→ Sección del documento
================

XXIX La batalla del Ebro

La buena noticia en la República en aquel verano de 1938 es que, al fin, se había conseguido formar y forjar un verdadero ejército, capaz de enfrentarse con dignidad al de Franco. La mala noticia era que no había nada que comer. En otras palabras, teníamos buenos soldados, pero con armas escasas y poca comida.

Yo estuve unos días en Madrid en aquel verano de 1938 y pude comprobar que la situación había empeorado ostensiblemente desde mi última visita. La ración diaria que se distribuía a la gente eran unas judías con un pedazo de pan. En agosto comenzó a funcionar la línea de tren que unía la capital con Valencia vía Tarancón.

Pero la comida que llegaba desde Valencia comenzaba también a escasear y apenas servía para aprovisionar el ejército de cuatrocientos mil hombres que la República tenía en la zona centro. La población de Madrid parecía haber encogido y estaba claro que aquella situación no se podía prolongar indefinidamente.

================

Elementos de datos
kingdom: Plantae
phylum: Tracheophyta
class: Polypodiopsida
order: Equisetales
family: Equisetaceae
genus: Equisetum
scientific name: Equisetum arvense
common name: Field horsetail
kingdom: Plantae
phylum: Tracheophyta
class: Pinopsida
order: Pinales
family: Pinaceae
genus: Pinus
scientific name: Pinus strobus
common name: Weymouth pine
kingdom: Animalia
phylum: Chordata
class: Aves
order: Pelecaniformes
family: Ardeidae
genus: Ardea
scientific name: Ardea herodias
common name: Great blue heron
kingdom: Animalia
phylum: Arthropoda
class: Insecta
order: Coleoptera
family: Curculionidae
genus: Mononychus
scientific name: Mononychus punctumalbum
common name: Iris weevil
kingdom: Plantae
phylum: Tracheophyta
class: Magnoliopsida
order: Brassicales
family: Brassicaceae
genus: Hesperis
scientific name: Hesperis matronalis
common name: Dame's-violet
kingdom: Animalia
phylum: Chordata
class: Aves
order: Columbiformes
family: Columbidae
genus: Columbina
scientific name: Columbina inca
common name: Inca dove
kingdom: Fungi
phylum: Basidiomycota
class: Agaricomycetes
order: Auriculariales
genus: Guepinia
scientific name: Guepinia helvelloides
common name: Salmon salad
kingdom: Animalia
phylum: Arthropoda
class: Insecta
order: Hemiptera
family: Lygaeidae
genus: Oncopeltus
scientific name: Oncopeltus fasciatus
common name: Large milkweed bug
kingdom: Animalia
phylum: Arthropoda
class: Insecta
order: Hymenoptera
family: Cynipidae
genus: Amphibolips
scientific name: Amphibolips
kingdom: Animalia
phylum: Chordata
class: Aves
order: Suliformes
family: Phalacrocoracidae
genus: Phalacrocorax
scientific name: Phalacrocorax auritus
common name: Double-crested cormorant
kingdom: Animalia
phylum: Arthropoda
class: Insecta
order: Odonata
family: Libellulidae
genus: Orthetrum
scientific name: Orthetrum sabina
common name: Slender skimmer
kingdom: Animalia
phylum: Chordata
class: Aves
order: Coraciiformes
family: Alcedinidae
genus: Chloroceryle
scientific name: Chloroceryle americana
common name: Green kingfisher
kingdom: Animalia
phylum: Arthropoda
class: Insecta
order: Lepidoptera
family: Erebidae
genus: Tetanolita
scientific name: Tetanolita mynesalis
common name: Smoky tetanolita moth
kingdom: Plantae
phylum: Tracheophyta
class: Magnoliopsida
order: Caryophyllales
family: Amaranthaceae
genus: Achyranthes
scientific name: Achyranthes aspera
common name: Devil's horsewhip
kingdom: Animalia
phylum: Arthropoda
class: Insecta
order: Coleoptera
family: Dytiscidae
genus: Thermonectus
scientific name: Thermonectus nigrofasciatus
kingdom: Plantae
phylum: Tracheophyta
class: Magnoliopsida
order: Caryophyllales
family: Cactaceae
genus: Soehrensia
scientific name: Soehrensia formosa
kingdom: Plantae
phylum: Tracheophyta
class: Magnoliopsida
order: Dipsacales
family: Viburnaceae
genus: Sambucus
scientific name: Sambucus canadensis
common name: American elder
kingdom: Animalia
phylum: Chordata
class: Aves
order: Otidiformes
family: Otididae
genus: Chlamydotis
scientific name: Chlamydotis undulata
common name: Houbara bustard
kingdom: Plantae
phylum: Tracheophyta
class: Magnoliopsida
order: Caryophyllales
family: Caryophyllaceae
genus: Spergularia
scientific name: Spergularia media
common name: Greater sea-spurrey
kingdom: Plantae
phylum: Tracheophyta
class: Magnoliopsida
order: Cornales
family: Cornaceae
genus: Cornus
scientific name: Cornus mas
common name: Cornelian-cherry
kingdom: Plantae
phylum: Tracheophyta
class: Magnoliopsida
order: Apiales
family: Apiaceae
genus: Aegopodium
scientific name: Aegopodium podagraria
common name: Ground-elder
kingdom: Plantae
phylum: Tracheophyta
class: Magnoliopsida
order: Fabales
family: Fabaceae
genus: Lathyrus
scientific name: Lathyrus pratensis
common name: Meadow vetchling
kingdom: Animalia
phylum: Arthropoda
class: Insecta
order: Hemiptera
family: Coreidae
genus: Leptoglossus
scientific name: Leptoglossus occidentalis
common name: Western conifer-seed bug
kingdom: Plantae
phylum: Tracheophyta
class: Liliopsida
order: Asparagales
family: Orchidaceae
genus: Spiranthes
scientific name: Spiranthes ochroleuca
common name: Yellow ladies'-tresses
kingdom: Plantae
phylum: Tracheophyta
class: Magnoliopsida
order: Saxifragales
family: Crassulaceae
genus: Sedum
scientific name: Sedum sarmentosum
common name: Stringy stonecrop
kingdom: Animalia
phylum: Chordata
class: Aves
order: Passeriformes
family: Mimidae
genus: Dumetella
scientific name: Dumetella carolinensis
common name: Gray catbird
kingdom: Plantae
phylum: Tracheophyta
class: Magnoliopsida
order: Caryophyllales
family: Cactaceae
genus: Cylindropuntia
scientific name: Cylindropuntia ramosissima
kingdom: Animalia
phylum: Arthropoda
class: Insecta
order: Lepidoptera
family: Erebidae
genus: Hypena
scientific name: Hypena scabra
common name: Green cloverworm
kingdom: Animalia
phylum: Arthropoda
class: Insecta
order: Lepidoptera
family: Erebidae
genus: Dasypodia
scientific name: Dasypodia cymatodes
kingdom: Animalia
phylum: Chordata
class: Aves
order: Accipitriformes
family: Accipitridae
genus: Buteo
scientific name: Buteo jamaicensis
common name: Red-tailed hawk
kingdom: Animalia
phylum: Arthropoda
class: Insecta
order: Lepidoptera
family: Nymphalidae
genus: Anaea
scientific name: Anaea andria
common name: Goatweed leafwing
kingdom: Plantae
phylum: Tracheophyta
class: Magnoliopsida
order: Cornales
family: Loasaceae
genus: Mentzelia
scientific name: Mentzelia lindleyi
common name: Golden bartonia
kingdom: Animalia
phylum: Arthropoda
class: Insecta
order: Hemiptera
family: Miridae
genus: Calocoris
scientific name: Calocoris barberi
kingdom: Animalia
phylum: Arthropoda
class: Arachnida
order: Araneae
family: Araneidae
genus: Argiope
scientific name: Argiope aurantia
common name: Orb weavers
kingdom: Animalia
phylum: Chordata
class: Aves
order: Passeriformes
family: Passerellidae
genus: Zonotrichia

================

→ Tareas
1 – Transcribe sin cambios las filas de datos, empezando por la que contiene "class: Agaricomycetes" y deteniéndote después de la que contiene "genus: Orthetrum"; ambas quedan incluidas.
2 – Prosigue el texto sobre la batalla del Ebro a partir de su última oración.

→ Respuestas esperadas
1 –
class: Agaricomycetes
order: Auriculariales
genus: Guepinia
scientific name: Guepinia helvelloides
common name: Salmon salad
kingdom: Animalia
phylum: Arthropoda
class: Insecta
order: Hemiptera
family: Lygaeidae
genus: Oncopeltus
scientific name: Oncopeltus fasciatus
common name: Large milkweed bug
kingdom: Animalia
phylum: Arthropoda
class: Insecta
order: Hymenoptera
family: Cynipidae
genus: Amphibolips
scientific name: Amphibolips
kingdom: Animalia
phylum: Chordata
class: Aves
order: Suliformes
family: Phalacrocoracidae
genus: Phalacrocorax
scientific name: Phalacrocorax auritus
common name: Double-crested cormorant
kingdom: Animalia
phylum: Arthropoda
class: Insecta
order: Odonata
family: Libellulidae
genus: Orthetrum

2 –
La situación en Barcelona no era mucho mejor. Los trenes de cercanías que salían a diario de la ciudad iban atestados de gente, que a veces se subían en el techo de los vagones para no quedarse en el andén. Esas personas salían de la ciudad cada día en busca de comida. No llevaban dinero encima, sino pastillas de jabón, sobres de azúcar, paquetes de café, productos que los campesinos necesitaban. Se trataba en muchos casos de chicas jóvenes que se dirigían a pequeños pueblos o aldeas para mercadear esos productos. De noche las veías regresando con un saco de patatas colgado de la espalda, andando kilómetros para coger el tren de vuelta en la estación más cercana. Y cuando al fin aparecía el tren tenían que luchar por subirse a bordo, o a veces viajaban colgadas en las escalerillas, el saco de patatas bamboleando a sus espaldas. Pero allí no concluía su odisea. En ocasiones, los aviones fascistas que habían estado bombardeando el puerto se dirigían hacia aquellos trenes para descargar las bombas y municiones que les habían sobrado, y los viajeros saltaban de los trenes y corrían despavoridos en busca de algún refugio. Y si aquellas chicas lograban regresar a sus hogares con el saco de patatas tan laboriosamente conseguido, tampoco podían esperar dormir tranquilas: lo más probable es que las sirenas sonaran una y otra vez alertando de nuevos ataques aéreos, a veces hasta cinco o seis veces en una noche.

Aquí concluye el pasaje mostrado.